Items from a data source
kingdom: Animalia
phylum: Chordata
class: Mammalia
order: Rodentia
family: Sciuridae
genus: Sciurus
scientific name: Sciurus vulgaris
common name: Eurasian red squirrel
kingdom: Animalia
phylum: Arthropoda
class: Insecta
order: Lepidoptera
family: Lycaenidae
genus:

Written exercise -
Convert every line in the rows above into a JSON list of strings, one string per line, leaving out any blank lines.

Response to this task -
[
  "kingdom: Animalia",
  "phylum: Chordata",
  "class: Mammalia",
  "order: Rodentia",
  "family: Sciuridae",
  "genus: Sciurus",
  "scientific name: Sciurus vulgaris",
  "common name: Eurasian red squirrel",
  "kingdom: Animalia",
  "phylum: Arthropoda",
  "class: Insecta",
  "order: Lepidoptera",
  "family: Lycaenidae",
  "genus:"
]